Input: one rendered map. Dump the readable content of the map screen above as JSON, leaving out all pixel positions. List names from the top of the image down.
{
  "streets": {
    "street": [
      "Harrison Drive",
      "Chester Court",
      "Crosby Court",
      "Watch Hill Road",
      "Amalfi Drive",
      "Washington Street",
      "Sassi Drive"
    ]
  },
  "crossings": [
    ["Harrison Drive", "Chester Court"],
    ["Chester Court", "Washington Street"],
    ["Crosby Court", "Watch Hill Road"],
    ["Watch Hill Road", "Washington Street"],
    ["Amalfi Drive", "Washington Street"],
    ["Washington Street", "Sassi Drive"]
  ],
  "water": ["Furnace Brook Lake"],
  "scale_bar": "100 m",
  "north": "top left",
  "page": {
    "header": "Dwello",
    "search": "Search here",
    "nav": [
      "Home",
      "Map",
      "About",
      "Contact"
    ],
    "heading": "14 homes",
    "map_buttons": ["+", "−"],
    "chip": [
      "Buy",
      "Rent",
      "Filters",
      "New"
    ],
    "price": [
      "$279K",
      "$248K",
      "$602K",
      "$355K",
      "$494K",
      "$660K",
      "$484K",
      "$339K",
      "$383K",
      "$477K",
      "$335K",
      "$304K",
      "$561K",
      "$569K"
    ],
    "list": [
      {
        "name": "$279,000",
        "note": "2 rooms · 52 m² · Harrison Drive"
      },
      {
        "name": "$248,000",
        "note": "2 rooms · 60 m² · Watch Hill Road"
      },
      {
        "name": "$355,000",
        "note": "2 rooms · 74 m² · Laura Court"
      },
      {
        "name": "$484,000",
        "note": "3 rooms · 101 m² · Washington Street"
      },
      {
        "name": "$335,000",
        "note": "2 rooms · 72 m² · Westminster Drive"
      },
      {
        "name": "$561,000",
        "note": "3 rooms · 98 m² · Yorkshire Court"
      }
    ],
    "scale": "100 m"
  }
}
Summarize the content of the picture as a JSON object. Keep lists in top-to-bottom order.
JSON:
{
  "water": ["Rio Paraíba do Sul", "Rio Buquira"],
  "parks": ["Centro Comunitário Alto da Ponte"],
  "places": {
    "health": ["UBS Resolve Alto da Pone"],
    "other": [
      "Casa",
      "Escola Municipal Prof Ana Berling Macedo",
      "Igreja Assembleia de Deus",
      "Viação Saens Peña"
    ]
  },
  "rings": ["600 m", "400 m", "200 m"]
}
━━━━━━━━━━━━━━━━━━━━
▶ _Action item_
Word for word, retype the lines from the one containing "Summarize the content" through the final line of the data, including both ends and nothing more.

▶ _Task response_
Summarize the content of the picture as a JSON object. Keep lists in top-to-bottom order.
JSON:
{
  "water": ["Rio Paraíba do Sul", "Rio Buquira"],
  "parks": ["Centro Comunitário Alto da Ponte"],
  "places": {
    "health": ["UBS Resolve Alto da Pone"],
    "other": [
      "Casa",
      "Escola Municipal Prof Ana Berling Macedo",
      "Igreja Assembleia de Deus",
      "Viação Saens Peña"
    ]
  },
  "rings": ["600 m", "400 m", "200 m"]
}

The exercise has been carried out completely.